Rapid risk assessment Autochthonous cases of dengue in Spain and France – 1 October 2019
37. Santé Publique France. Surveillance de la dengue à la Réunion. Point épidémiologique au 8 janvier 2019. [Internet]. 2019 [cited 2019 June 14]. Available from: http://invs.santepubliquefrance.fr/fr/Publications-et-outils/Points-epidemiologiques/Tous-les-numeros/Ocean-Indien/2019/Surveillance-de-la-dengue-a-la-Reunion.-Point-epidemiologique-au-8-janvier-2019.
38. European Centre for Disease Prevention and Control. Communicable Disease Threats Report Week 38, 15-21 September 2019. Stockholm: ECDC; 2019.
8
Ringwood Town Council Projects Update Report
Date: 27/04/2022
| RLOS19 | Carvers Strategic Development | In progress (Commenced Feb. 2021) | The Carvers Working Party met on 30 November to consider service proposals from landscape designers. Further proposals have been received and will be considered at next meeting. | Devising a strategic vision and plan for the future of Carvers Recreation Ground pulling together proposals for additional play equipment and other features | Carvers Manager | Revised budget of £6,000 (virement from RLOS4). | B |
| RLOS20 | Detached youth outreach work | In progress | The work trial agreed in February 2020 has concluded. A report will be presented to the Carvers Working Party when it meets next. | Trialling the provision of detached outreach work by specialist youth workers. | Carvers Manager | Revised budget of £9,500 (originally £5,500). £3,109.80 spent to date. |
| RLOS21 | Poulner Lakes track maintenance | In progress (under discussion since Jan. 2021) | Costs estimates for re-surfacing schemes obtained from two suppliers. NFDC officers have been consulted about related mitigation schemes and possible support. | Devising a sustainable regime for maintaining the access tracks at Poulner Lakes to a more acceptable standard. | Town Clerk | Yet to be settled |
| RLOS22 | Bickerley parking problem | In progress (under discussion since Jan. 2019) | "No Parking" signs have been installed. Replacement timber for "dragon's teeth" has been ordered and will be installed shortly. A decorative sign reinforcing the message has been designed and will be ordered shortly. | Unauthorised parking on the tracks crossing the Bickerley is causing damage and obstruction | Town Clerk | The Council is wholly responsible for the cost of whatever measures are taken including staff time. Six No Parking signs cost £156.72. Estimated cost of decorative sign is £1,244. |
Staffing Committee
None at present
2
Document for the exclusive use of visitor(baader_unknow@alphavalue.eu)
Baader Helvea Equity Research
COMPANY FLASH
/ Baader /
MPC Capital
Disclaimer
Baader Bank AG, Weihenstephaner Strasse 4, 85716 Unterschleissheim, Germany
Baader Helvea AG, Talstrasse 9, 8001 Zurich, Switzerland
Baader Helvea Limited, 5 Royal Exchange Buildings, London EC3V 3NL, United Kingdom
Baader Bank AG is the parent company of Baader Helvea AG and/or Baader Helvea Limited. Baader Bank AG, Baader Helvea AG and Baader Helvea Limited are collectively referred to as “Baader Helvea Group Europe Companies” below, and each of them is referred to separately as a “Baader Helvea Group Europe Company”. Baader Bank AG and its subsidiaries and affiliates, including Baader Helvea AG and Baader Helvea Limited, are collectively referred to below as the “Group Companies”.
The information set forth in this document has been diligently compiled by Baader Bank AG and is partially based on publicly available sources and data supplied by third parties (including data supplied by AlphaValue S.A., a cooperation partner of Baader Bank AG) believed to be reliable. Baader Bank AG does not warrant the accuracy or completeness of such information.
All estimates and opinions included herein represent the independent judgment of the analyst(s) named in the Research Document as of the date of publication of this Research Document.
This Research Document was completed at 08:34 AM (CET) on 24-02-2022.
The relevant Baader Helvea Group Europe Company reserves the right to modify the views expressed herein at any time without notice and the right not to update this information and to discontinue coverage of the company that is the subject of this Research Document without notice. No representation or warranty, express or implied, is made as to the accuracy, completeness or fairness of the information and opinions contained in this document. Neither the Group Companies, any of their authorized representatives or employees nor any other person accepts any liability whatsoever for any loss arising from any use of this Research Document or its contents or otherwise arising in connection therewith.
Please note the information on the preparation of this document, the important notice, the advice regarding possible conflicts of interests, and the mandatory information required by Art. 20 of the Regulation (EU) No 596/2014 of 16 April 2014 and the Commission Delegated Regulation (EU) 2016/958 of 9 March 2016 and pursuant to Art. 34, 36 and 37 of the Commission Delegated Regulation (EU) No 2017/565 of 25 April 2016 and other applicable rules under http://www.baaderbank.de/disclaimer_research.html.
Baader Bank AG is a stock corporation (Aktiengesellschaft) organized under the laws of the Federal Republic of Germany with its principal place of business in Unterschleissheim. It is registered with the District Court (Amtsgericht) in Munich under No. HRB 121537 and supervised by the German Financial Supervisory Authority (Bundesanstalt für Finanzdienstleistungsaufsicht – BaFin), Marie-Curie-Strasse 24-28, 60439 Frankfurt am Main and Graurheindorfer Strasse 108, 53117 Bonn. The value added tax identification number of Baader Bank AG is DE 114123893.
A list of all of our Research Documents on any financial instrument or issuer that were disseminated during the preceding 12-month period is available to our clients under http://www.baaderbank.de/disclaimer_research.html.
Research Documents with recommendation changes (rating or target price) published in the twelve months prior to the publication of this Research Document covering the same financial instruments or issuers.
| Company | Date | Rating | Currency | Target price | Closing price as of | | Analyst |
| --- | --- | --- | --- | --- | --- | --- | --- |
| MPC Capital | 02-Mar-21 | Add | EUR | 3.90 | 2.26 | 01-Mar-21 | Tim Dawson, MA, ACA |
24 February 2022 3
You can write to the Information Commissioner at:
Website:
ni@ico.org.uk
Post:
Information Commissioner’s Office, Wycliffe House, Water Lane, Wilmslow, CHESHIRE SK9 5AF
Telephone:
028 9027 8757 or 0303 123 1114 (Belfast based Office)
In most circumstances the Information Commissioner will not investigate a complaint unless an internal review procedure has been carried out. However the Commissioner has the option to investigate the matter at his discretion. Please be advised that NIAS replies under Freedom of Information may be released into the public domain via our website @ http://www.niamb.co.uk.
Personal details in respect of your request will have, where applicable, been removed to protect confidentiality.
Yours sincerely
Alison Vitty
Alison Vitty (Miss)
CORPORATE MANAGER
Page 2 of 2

▶ _Problem details_:
Would you copy each line of the data exactly as it appears above?

▶ _Response to the task_:
Rapid risk assessment Autochthonous cases of dengue in Spain and France – 1 October 2019
37. Santé Publique France. Surveillance de la dengue à la Réunion. Point épidémiologique au 8 janvier 2019. [Internet]. 2019 [cited 2019 June 14]. Available from: http://invs.santepubliquefrance.fr/fr/Publications-et-outils/Points-epidemiologiques/Tous-les-numeros/Ocean-Indien/2019/Surveillance-de-la-dengue-a-la-Reunion.-Point-epidemiologique-au-8-janvier-2019.
38. European Centre for Disease Prevention and Control. Communicable Disease Threats Report Week 38, 15-21 September 2019. Stockholm: ECDC; 2019.
8
Ringwood Town Council Projects Update Report
Date: 27/04/2022
| RLOS19 | Carvers Strategic Development | In progress (Commenced Feb. 2021) | The Carvers Working Party met on 30 November to consider service proposals from landscape designers. Further proposals have been received and will be considered at next meeting. | Devising a strategic vision and plan for the future of Carvers Recreation Ground pulling together proposals for additional play equipment and other features | Carvers Manager | Revised budget of £6,000 (virement from RLOS4). | B |
| RLOS20 | Detached youth outreach work | In progress | The work trial agreed in February 2020 has concluded. A report will be presented to the Carvers Working Party when it meets next. | Trialling the provision of detached outreach work by specialist youth workers. | Carvers Manager | Revised budget of £9,500 (originally £5,500). £3,109.80 spent to date. |
| RLOS21 | Poulner Lakes track maintenance | In progress (under discussion since Jan. 2021) | Costs estimates for re-surfacing schemes obtained from two suppliers. NFDC officers have been consulted about related mitigation schemes and possible support. | Devising a sustainable regime for maintaining the access tracks at Poulner Lakes to a more acceptable standard. | Town Clerk | Yet to be settled |
| RLOS22 | Bickerley parking problem | In progress (under discussion since Jan. 2019) | "No Parking" signs have been installed. Replacement timber for "dragon's teeth" has been ordered and will be installed shortly. A decorative sign reinforcing the message has been designed and will be ordered shortly. | Unauthorised parking on the tracks crossing the Bickerley is causing damage and obstruction | Town Clerk | The Council is wholly responsible for the cost of whatever measures are taken including staff time. Six No Parking signs cost £156.72. Estimated cost of decorative sign is £1,244. |
Staffing Committee
None at present
2
Document for the exclusive use of visitor(baader_unknow@alphavalue.eu)
Baader Helvea Equity Research
COMPANY FLASH
/ Baader /
MPC Capital
Disclaimer
Baader Bank AG, Weihenstephaner Strasse 4, 85716 Unterschleissheim, Germany
Baader Helvea AG, Talstrasse 9, 8001 Zurich, Switzerland
Baader Helvea Limited, 5 Royal Exchange Buildings, London EC3V 3NL, United Kingdom
Baader Bank AG is the parent company of Baader Helvea AG and/or Baader Helvea Limited. Baader Bank AG, Baader Helvea AG and Baader Helvea Limited are collectively referred to as “Baader Helvea Group Europe Companies” below, and each of them is referred to separately as a “Baader Helvea Group Europe Company”. Baader Bank AG and its subsidiaries and affiliates, including Baader Helvea AG and Baader Helvea Limited, are collectively referred to below as the “Group Companies”.
The information set forth in this document has been diligently compiled by Baader Bank AG and is partially based on publicly available sources and data supplied by third parties (including data supplied by AlphaValue S.A., a cooperation partner of Baader Bank AG) believed to be reliable. Baader Bank AG does not warrant the accuracy or completeness of such information.
All estimates and opinions included herein represent the independent judgment of the analyst(s) named in the Research Document as of the date of publication of this Research Document.
This Research Document was completed at 08:34 AM (CET) on 24-02-2022.
The relevant Baader Helvea Group Europe Company reserves the right to modify the views expressed herein at any time without notice and the right not to update this information and to discontinue coverage of the company that is the subject of this Research Document without notice. No representation or warranty, express or implied, is made as to the accuracy, completeness or fairness of the information and opinions contained in this document. Neither the Group Companies, any of their authorized representatives or employees nor any other person accepts any liability whatsoever for any loss arising from any use of this Research Document or its contents or otherwise arising in connection therewith.
Please note the information on the preparation of this document, the important notice, the advice regarding possible conflicts of interests, and the mandatory information required by Art. 20 of the Regulation (EU) No 596/2014 of 16 April 2014 and the Commission Delegated Regulation (EU) 2016/958 of 9 March 2016 and pursuant to Art. 34, 36 and 37 of the Commission Delegated Regulation (EU) No 2017/565 of 25 April 2016 and other applicable rules under http://www.baaderbank.de/disclaimer_research.html.
Baader Bank AG is a stock corporation (Aktiengesellschaft) organized under the laws of the Federal Republic of Germany with its principal place of business in Unterschleissheim. It is registered with the District Court (Amtsgericht) in Munich under No. HRB 121537 and supervised by the German Financial Supervisory Authority (Bundesanstalt für Finanzdienstleistungsaufsicht – BaFin), Marie-Curie-Strasse 24-28, 60439 Frankfurt am Main and Graurheindorfer Strasse 108, 53117 Bonn. The value added tax identification number of Baader Bank AG is DE 114123893.
A list of all of our Research Documents on any financial instrument or issuer that were disseminated during the preceding 12-month period is available to our clients under http://www.baaderbank.de/disclaimer_research.html.
Research Documents with recommendation changes (rating or target price) published in the twelve months prior to the publication of this Research Document covering the same financial instruments or issuers.
| Company | Date | Rating | Currency | Target price | Closing price as of | | Analyst |
| --- | --- | --- | --- | --- | --- | --- | --- |
| MPC Capital | 02-Mar-21 | Add | EUR | 3.90 | 2.26 | 01-Mar-21 | Tim Dawson, MA, ACA |
24 February 2022 3
You can write to the Information Commissioner at:
Website:
ni@ico.org.uk
Post:
Information Commissioner’s Office, Wycliffe House, Water Lane, Wilmslow, CHESHIRE SK9 5AF
Telephone:
028 9027 8757 or 0303 123 1114 (Belfast based Office)
In most circumstances the Information Commissioner will not investigate a complaint unless an internal review procedure has been carried out. However the Commissioner has the option to investigate the matter at his discretion. Please be advised that NIAS replies under Freedom of Information may be released into the public domain via our website @ http://www.niamb.co.uk.
Personal details in respect of your request will have, where applicable, been removed to protect confidentiality.
Yours sincerely
Alison Vitty
Alison Vitty (Miss)
CORPORATE MANAGER
Page 2 of 2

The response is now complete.